ACTIVITY -> Scan the data below. Pull out each line where "knee" occurs.

PROVIDED DATA ->

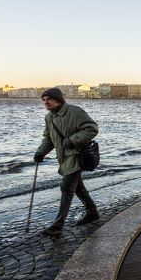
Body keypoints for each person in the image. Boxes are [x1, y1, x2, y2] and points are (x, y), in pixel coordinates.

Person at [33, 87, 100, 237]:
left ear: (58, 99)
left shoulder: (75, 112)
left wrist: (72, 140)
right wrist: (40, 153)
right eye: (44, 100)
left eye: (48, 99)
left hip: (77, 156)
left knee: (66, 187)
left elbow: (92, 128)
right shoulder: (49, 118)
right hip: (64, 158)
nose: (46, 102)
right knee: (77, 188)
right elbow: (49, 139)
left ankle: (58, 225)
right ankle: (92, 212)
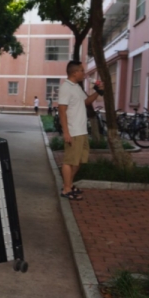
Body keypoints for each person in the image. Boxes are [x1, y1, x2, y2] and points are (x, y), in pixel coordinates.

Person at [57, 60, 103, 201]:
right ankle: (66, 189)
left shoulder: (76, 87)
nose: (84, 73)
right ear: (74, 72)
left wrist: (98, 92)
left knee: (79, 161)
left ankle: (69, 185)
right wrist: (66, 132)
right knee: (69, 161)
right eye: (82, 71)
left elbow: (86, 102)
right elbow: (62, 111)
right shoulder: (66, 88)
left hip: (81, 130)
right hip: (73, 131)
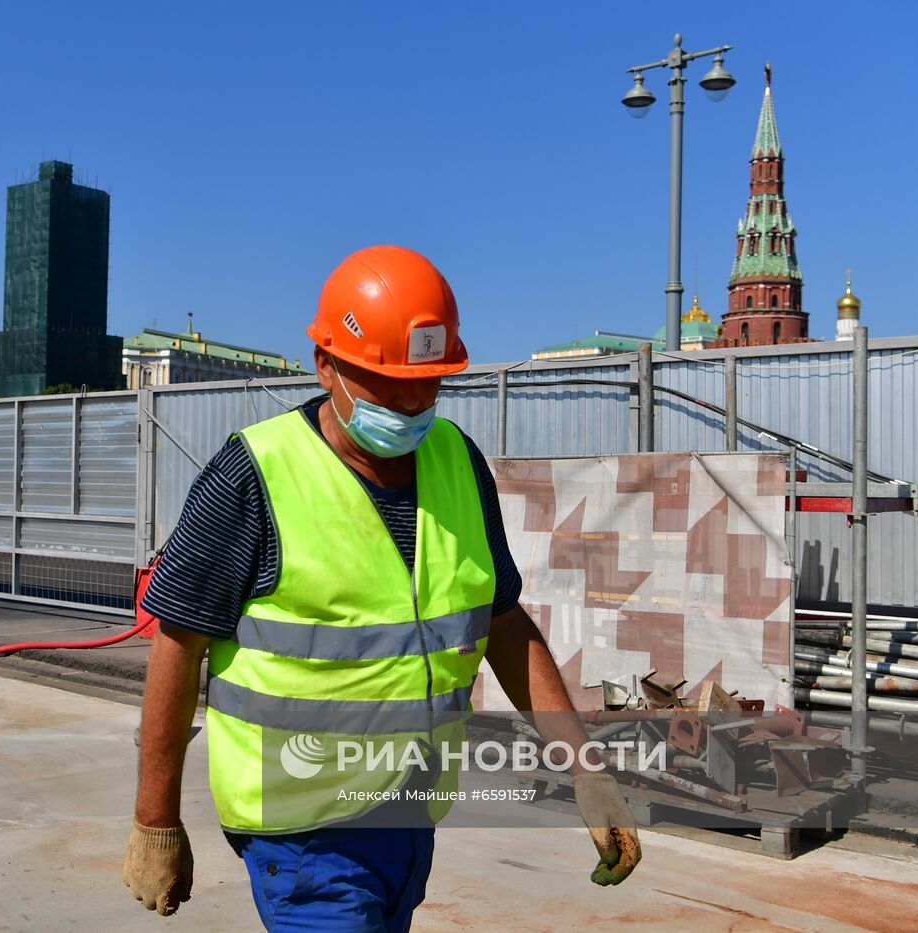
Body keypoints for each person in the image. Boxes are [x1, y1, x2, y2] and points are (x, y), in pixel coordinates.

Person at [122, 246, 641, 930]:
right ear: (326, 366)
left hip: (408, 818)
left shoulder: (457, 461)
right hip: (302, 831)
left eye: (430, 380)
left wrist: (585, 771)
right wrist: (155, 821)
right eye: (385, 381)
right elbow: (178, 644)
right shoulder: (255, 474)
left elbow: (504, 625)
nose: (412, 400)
* * *
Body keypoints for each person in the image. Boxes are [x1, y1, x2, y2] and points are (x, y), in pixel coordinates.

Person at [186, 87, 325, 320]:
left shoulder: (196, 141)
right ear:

TASK RESPONSE ->
left knee: (66, 187)
right knee: (77, 188)
left knee: (79, 161)
right knee: (69, 161)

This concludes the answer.